Note: This poem is about Abused Children and there are two writers involved in the writing of this poem, one been an abused child, who is Jacqueline Brink and the other writer, been Christopher R. Azzie. I took on this poem on the request of Jacqueline, an abused child, as the pain was too great for her to continue with this poem. Many of the word are her words and have not been changed, for they are her feelings to this very day, even though her abuse has stopped the pain remains.


We both hope that this poem will help to bring awareness to others in the same situation and to try to stop Child Abuse worldwide.

Warning: We strongly suggest children and abused children do not read this poem as it may upset them.

MESSED UP

By: Jacqueline Brink and Christopher R. Azzie

Too much stuff is going on in my head...
I can't even think straight any more...
I'm just such a, f*cking mess these days...
I feel like crying all day long, laying in my bed all the time, just doing nothing and being alone...
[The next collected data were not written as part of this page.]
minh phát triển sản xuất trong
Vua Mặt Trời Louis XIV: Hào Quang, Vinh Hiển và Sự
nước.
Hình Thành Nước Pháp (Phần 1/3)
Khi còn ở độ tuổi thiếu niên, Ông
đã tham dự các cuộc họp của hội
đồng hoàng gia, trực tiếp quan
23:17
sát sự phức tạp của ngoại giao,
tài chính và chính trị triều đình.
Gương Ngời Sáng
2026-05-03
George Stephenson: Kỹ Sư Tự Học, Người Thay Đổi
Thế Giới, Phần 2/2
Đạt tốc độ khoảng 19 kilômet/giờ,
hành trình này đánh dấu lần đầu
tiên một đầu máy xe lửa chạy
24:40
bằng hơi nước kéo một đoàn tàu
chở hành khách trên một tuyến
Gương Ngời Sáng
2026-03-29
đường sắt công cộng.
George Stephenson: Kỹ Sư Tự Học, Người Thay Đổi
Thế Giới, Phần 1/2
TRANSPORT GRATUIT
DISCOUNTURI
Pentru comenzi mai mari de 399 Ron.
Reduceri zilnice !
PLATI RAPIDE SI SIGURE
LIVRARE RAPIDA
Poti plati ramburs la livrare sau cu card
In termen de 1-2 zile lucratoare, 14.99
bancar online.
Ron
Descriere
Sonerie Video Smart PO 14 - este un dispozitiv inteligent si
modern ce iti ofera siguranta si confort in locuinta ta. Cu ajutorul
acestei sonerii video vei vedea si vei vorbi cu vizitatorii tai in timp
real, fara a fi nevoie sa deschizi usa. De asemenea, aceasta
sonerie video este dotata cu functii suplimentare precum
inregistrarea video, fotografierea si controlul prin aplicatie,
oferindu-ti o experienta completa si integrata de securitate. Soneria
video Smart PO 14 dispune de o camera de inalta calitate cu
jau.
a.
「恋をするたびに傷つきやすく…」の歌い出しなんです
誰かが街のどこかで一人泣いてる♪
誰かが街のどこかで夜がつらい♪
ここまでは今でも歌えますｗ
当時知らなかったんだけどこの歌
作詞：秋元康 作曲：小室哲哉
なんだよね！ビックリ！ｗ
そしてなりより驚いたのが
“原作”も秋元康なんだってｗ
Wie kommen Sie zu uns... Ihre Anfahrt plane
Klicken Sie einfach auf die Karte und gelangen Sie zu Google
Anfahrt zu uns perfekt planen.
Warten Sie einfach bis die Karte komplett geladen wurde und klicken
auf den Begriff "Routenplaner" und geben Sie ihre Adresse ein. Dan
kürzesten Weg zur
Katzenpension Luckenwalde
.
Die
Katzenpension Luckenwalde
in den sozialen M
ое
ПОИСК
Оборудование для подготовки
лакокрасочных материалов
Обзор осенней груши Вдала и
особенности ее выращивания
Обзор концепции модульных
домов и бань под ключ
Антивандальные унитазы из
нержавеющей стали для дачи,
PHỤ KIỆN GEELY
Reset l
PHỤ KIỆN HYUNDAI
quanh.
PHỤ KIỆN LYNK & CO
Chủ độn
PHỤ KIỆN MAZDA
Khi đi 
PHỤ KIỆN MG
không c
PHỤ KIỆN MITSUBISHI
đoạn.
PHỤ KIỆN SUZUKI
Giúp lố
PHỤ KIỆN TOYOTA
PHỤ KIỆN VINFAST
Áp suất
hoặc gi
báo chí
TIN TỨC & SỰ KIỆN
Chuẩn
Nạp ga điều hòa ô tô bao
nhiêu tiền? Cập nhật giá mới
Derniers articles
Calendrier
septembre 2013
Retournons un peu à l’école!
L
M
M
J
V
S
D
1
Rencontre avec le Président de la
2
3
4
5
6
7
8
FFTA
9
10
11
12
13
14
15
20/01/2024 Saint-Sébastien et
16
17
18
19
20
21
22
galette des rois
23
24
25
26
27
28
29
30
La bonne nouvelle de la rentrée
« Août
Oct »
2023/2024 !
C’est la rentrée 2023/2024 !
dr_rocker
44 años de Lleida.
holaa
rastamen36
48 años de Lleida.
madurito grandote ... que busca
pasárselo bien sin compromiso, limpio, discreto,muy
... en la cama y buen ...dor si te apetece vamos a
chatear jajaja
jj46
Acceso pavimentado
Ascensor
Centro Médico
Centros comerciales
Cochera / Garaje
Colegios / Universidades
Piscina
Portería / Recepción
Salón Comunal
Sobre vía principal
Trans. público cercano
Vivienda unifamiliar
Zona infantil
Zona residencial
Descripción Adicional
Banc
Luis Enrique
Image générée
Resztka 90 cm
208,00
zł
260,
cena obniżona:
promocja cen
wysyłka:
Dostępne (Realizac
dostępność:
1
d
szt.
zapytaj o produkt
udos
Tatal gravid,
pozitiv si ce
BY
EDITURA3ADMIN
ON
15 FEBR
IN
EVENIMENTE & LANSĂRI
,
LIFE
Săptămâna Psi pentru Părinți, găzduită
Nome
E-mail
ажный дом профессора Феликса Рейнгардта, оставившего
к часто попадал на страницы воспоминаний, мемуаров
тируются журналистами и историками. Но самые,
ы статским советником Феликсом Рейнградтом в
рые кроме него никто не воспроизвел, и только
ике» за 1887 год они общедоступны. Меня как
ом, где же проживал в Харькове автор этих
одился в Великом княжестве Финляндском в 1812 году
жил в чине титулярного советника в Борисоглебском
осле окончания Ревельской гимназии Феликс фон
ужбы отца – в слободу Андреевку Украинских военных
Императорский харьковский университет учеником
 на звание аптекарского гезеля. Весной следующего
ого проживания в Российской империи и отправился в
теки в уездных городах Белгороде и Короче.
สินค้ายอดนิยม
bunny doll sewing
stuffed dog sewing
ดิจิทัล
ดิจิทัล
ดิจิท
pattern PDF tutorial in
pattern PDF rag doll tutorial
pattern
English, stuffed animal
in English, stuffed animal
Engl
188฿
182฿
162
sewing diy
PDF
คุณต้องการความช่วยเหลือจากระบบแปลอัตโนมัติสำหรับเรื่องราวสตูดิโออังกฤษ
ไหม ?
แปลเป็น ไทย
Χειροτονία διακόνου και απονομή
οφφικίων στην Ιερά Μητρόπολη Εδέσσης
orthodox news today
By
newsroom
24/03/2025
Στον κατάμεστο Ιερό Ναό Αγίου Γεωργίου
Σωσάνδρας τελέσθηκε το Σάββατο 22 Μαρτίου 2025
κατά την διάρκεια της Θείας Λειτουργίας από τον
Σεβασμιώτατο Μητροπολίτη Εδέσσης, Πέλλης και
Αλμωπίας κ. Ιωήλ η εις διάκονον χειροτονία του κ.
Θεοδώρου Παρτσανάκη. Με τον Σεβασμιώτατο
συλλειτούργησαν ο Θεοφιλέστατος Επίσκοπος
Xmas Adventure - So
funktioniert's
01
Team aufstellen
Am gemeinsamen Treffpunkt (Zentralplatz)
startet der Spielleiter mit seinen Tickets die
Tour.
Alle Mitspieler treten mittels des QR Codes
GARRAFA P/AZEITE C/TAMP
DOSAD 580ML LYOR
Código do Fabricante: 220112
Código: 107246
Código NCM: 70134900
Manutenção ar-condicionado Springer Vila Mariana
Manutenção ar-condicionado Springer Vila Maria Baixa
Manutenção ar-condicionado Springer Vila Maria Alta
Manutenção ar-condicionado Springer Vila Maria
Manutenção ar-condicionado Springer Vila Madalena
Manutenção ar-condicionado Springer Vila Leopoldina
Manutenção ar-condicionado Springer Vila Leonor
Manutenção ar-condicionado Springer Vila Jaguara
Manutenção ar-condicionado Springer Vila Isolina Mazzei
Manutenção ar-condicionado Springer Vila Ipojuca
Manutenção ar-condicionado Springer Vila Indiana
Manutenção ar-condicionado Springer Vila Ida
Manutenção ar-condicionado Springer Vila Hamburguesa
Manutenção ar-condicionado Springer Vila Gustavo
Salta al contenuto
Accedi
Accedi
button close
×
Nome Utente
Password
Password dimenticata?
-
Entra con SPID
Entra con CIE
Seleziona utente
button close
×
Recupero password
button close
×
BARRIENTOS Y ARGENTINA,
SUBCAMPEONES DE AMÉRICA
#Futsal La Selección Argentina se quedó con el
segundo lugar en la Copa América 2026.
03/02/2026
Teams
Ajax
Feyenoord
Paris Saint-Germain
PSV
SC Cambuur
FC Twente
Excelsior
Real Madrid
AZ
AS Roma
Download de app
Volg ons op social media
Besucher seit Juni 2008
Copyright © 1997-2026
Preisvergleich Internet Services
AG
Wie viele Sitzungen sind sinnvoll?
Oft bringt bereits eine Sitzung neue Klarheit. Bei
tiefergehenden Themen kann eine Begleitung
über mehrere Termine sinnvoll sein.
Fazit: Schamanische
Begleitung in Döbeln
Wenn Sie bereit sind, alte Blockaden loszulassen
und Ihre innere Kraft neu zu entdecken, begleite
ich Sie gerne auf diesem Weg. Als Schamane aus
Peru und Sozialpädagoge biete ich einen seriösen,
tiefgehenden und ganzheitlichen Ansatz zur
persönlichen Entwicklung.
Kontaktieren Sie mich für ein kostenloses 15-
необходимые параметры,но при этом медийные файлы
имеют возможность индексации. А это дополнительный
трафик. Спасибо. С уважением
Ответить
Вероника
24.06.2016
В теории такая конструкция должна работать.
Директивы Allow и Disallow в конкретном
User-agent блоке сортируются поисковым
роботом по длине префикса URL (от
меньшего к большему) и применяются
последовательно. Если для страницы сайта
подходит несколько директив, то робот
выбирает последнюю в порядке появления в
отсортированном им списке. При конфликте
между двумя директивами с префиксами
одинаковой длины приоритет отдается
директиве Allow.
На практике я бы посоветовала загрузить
Cause it doesn't matter if I'm with other people; I still feel the same...
Messed up, broken, torn up, even alone...
I'm not alone I know, but I do have that feeling...
I've had it sometimes before, and I do know why I feel this way right now...
But I'm not allowed to say...

I don't allow myself to say why...
Cause I know it would do no good...
I can say goodbye maybe I will feel better than, but I don't think So...
I'm certain it won't be better...
Really f*cking annoying...

I hate being this messed up...
I haven't been this messed up for a while now...
But I'm not allowed to say why...?
I don't allow myself to say why...?
I don't allow myself to put out here...

Ive been torn apart for, what?
Why? Did they do this to me?

An innocent child
Crying, weeping on the floor,
Hearing your footsteps
In the passage,
Through the night and day
Approaching, my bedroom door


I prayed to the Lord,
For him to protect me
Yet he could not help, me
He could not stop, them .
They continued
Each day and night,

Forcing me, to do their will
Tearing me apart,
Leaving me wailing in the dark,
In a heap, on the floor
With tears streaming down my face
Not, able to move from the pain

For, I was just an innocent child

Date: 1 June 2008


If you know of a child caught up in abuse, Please report it to your local authorities within your country. Please dont ignore it the child needs your help to stop the pain.